Reproduce the following lines character for character, beginning with the first line and stopping after the line that contains "tone curve: curves: ch0 [(0, 0.012)".

━━━━━━━━━━

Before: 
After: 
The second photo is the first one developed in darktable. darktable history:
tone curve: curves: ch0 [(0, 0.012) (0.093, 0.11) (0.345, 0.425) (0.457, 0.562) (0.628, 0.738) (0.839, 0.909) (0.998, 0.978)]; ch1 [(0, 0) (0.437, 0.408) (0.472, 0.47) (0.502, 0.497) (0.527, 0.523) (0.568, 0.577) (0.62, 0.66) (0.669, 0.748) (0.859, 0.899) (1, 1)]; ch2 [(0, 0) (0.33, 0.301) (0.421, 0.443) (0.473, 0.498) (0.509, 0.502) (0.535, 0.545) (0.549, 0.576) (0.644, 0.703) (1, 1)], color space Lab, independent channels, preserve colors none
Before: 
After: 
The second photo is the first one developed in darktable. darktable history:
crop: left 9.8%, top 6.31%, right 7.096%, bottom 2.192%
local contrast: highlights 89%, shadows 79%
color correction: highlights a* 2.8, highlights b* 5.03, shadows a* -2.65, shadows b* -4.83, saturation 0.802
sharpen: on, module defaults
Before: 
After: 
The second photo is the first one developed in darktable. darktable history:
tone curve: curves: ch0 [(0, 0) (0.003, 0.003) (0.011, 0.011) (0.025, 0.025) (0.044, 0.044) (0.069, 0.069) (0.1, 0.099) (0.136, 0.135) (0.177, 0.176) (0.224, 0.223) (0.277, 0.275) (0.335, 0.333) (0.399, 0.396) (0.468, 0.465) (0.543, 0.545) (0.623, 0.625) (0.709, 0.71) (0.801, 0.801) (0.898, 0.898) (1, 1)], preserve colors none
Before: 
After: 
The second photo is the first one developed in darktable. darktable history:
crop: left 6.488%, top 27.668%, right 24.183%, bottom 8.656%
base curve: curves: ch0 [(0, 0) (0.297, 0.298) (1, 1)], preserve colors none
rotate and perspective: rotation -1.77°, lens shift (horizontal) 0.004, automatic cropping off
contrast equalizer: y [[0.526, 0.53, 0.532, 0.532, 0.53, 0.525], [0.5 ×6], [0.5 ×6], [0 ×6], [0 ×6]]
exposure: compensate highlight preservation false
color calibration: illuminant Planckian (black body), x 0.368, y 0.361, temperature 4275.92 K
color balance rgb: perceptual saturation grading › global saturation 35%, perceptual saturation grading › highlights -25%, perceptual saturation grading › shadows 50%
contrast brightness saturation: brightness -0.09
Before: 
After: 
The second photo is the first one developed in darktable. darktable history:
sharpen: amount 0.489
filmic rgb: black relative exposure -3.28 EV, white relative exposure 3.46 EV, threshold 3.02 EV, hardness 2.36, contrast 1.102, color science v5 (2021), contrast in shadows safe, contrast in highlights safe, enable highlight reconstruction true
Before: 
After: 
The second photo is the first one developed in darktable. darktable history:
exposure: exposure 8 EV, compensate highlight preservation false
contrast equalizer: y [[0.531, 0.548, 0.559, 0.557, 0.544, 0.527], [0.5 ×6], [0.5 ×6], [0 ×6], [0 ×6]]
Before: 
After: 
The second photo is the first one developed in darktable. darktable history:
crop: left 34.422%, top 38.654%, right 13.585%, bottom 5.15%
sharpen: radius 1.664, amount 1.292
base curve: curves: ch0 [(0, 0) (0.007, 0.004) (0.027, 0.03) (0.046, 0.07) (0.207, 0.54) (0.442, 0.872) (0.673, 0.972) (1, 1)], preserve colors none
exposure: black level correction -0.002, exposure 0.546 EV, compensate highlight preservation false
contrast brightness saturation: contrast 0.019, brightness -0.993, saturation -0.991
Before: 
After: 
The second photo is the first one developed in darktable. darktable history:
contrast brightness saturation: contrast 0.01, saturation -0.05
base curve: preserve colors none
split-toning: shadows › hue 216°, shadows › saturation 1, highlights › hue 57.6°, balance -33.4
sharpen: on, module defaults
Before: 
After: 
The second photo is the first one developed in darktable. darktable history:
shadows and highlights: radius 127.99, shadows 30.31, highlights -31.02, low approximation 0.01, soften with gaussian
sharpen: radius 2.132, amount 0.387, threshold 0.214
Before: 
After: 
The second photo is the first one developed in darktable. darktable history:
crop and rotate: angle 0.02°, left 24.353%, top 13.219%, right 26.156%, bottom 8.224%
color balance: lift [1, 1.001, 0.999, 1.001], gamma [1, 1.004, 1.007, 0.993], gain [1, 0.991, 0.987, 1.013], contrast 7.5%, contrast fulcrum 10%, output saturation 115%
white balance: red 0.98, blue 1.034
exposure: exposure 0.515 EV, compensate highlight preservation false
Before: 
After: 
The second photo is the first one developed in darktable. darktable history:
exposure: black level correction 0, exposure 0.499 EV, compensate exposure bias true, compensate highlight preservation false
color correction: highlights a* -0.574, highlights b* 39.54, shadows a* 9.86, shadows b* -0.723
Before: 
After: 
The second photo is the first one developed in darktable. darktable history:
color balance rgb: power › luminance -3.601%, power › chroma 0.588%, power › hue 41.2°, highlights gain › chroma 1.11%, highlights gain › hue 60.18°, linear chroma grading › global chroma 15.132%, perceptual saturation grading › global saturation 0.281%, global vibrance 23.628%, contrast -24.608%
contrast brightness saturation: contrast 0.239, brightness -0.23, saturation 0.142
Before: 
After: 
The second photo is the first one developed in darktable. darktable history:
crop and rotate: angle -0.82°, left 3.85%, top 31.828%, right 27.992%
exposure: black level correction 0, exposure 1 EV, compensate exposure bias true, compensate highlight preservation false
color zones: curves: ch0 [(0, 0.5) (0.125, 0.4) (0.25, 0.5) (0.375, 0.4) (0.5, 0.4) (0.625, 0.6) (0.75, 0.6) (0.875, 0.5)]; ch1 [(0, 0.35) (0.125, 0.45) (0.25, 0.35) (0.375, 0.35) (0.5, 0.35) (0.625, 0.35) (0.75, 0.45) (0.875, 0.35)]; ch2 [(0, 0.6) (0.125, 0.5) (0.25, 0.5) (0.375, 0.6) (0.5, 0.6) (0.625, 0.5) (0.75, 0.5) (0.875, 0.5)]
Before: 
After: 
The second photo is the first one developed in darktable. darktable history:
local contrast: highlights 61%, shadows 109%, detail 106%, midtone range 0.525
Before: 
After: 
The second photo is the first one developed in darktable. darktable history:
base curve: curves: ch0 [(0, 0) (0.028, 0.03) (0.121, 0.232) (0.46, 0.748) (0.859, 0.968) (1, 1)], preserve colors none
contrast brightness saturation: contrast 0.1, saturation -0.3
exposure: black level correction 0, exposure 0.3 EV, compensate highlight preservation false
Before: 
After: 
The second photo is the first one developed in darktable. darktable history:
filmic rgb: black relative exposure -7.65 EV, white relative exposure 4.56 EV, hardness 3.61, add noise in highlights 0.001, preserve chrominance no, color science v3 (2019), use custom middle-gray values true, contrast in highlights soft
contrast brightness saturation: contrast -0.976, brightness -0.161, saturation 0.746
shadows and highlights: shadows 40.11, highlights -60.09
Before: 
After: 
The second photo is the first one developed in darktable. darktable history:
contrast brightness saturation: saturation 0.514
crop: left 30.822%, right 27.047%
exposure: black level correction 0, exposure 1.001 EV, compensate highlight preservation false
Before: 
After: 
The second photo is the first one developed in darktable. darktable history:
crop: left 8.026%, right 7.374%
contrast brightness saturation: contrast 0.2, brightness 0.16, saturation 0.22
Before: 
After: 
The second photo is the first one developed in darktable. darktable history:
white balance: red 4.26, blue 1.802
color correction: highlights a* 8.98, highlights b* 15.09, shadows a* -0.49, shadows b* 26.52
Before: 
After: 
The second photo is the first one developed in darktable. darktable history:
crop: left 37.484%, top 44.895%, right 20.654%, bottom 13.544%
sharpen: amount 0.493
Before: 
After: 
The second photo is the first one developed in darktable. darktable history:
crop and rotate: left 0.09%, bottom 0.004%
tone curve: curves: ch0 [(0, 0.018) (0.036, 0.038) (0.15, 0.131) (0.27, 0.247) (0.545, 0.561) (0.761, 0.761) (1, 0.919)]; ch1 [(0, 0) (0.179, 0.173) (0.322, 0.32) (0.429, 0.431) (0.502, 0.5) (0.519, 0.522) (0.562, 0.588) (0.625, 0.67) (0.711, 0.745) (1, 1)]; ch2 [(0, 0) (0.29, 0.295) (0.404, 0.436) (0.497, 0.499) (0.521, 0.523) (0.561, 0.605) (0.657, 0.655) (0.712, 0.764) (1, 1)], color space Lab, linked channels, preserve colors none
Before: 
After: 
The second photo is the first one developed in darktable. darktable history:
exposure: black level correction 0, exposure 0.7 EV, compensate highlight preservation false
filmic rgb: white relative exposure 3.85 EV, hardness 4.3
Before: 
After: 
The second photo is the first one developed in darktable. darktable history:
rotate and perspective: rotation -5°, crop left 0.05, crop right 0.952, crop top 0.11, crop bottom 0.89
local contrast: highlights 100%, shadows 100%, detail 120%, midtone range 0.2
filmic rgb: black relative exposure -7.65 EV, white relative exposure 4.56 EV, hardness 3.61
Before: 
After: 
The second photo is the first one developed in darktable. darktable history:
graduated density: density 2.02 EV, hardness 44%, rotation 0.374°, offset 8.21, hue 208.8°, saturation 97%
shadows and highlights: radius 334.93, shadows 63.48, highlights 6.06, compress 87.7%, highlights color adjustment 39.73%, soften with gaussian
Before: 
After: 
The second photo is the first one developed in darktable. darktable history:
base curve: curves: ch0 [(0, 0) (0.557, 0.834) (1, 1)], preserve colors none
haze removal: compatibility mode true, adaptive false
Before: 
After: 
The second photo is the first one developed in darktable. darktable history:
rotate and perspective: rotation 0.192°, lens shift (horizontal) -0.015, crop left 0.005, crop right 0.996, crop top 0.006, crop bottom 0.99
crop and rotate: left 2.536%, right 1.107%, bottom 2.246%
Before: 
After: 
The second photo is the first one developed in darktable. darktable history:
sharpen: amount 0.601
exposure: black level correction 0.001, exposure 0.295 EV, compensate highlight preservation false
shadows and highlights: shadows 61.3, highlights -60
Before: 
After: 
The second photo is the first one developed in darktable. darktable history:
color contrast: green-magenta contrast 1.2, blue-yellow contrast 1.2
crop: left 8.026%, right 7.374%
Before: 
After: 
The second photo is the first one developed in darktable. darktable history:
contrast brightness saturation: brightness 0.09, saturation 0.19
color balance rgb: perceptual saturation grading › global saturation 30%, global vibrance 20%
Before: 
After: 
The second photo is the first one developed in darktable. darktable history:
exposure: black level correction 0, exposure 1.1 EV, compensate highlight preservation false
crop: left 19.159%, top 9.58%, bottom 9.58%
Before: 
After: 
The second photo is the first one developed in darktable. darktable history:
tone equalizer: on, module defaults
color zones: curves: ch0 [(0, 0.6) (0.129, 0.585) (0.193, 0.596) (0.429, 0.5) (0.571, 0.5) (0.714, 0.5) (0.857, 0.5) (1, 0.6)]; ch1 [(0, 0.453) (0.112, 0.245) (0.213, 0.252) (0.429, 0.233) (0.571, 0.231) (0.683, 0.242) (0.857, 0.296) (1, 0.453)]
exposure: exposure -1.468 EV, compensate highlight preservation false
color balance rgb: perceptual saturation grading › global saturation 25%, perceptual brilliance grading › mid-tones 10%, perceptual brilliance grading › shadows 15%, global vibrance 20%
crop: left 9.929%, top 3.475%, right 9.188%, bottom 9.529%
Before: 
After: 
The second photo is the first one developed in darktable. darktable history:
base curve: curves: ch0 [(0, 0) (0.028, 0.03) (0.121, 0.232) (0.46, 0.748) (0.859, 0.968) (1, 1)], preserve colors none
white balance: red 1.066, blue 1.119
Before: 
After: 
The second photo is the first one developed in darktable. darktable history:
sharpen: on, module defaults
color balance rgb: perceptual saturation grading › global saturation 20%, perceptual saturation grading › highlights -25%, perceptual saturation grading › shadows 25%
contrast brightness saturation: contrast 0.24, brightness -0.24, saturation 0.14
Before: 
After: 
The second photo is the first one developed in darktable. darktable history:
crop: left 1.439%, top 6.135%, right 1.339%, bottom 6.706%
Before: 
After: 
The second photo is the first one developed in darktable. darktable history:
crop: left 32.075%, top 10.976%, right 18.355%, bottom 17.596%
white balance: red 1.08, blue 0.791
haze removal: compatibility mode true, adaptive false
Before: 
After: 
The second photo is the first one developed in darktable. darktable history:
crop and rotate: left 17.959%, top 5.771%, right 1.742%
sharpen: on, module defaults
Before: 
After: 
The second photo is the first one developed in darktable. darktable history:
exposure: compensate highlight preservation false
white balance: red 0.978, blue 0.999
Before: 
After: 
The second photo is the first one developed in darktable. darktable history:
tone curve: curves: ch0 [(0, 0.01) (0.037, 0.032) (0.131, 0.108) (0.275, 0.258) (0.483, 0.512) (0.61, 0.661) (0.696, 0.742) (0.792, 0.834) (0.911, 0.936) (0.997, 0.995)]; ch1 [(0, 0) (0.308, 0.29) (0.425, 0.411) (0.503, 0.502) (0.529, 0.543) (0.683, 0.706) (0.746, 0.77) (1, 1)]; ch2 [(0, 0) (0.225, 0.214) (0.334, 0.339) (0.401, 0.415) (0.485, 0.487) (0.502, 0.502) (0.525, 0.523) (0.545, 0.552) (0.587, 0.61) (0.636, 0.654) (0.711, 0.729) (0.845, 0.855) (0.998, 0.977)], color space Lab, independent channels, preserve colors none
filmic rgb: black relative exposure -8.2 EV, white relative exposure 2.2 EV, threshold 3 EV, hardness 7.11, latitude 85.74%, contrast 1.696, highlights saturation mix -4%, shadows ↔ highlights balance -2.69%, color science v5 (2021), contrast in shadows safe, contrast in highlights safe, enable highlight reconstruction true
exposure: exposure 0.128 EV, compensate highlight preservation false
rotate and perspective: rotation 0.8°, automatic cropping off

━━━━━━━━━━

• **ANSWER TO THIS PROBLEM**:
Before: 
After: 
The second photo is the first one developed in darktable. darktable history:
tone curve: curves: ch0 [(0, 0.012) (0.093, 0.11) (0.345, 0.425) (0.457, 0.562) (0.628, 0.738) (0.839, 0.909) (0.998, 0.978)]; ch1 [(0, 0) (0.437, 0.408) (0.472, 0.47) (0.502, 0.497) (0.527, 0.523) (0.568, 0.577) (0.62, 0.66) (0.669, 0.748) (0.859, 0.899) (1, 1)]; ch2 [(0, 0) (0.33, 0.301) (0.421, 0.443) (0.473, 0.498) (0.509, 0.502) (0.535, 0.545) (0.549, 0.576) (0.644, 0.703) (1, 1)], color space Lab, independent channels, preserve colors none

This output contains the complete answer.